Biogeochemical cycles operate at temporal scales of seconds, months, years, decades, or centuries and at spatial scales of square meters, watersheds, biomes, or the globe. A better understanding of complex interactions, multiple feedback loops and non-linear behaviors inherent in human-nature relationships calls for long-term and continuous monitoring and measurements of time- and space-varying environmental processes. In this context, many monitoring networks, cyberinfrastructure platforms, and long-term experimental stations have emerged for observations of rate, amount, extent, direction, frequency, and severity of environmental changes and for the outreach of dynamic datasets and databases created to decision makers and public . Some milestones in the creation of such data streams include Rothamsted Experimental Station established in 1843, the International Biological Program (1970-1975), Hubbard Brook Ecosystem Study began in 1964, Long Term Ecological Research Network (LTER) started in 1980, the global network of flux towers (FluxNet), optical sampling networks (SpecNet), International Spaceborne Imaging Spectrometry (ISIS), and Automated Land Change Evaluation, Reporting, and Tracking System (ALERTS). The spatial extent of these observatory and experimental networks stretches from the Arctic to the Antarctic and from natural to managed ecosystems including forests, grasslands, savannas, shrublands, tundras, deserts, steppes, wetlands, aquatic ecosystems, croplands, and urban ecosystems.

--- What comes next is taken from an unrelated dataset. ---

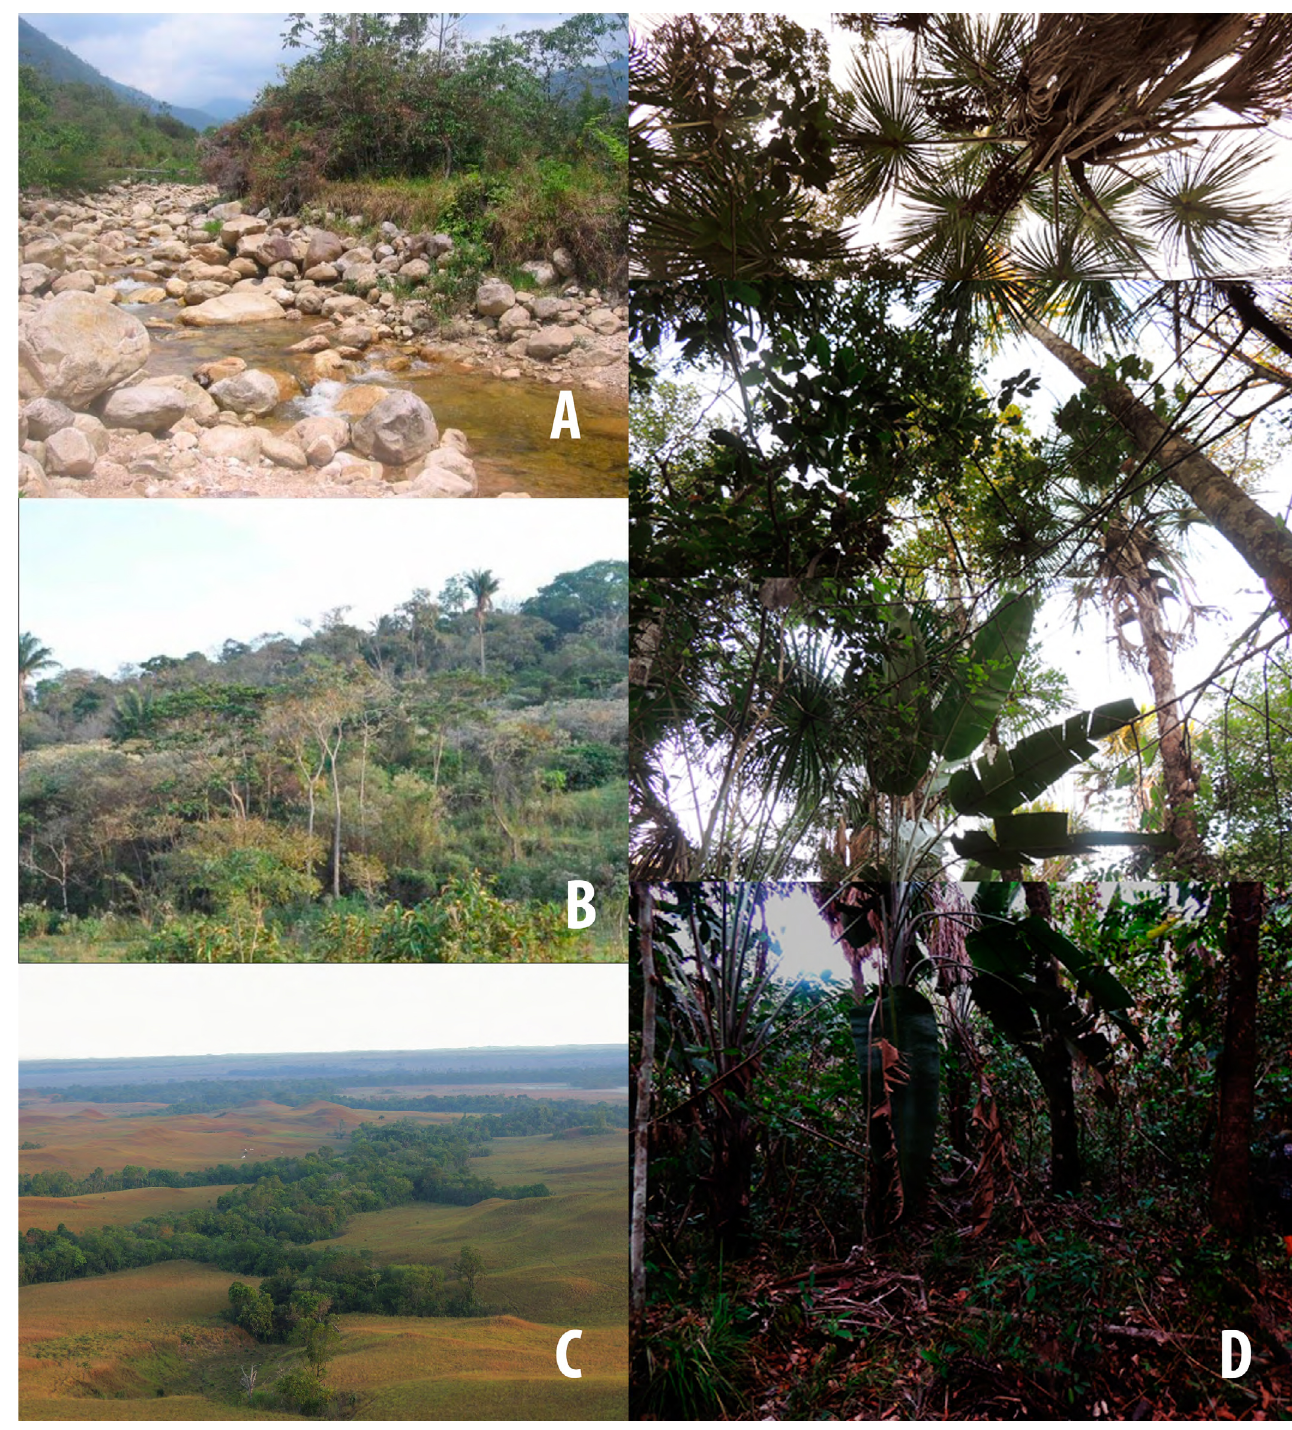
Glyphonycteris daviesi Figure 4 . Locality records of in the Orinoco region, Colombia: a) general landscape of Tame showing flooded savannahs and riparian forests; b) forest fragment in Tame; c) general landscape of San Martín showing high plains savannahs and gallery forests; and d) general physiognomy of the palm swamp in San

Today’s process-based and data-driven biogeochemical models have been conceptualized, parameterized, calibrated and validated using datasets of such monitoring and experimental networks. The related literature contains numerous process-based (mechanistic) biogeochemical models such as BIOME-BGC (BioGeochemistry Cycles) , CENTURY , TEM (Terrestrial Ecosystem Model) , and DNDC (Denitrification-Decomposition)  as well as data-driven (empirical) models such as multiple regression models, artificial neural networks, and geostatistical models. Regardless of their type, all models strive not only for a better understanding and prediction of ecosystem structure and function of varying spatiotemporal resolutions but also for devising the best adaptive management practices under natural and human-induced disturbances, and uncertainties associated with them. Advances in remote sensing and geographical information systems have immensely improved the spatial (less than one meter to larger than a square kilometer), spectral (panchromatic to hyperspectral bands) and temporal (several times per day to several times per year) resolutions of gathering and analyzing information about biogeochemical processes. In parallel to the huge amounts of continuously streaming data, concerns about data quality control and assurance have intensified, thus seeking new algorithms to deal with stochastic and deterministic noise, data compression, and feature/pattern extraction such as Fourier and wavelet transforms.
Despite all the advances of expertise, technological capability, and state-of-the-art sensors, significant issues still persist with the destruction and degradation of unmanaged and managed ecosystems, the rehabilitation of damaged ecosystems, tragedy of the commons, and bridging the gaps between science and public policy, between micro- and macro-scale ecosystem models and among ecology, economy, energy, education, and ethics (5Es) [3,11]. Nationally and internationally collective investments and efforts are, therefore, needed for the reorientation and reconstruction of institutional regimes towards achieving sustainability by which water, food, energy and social securities, and distributive justice are enhanced and ensured [12,13]. Systems thinking and modeling for a complex dynamic world where social, natural, economic and technological factors are intertwined calls for recognizing and meeting the challenge of incorporating into ecosystem models such soft variables that relate to human values, attitudes and behaviors under the global environmental change.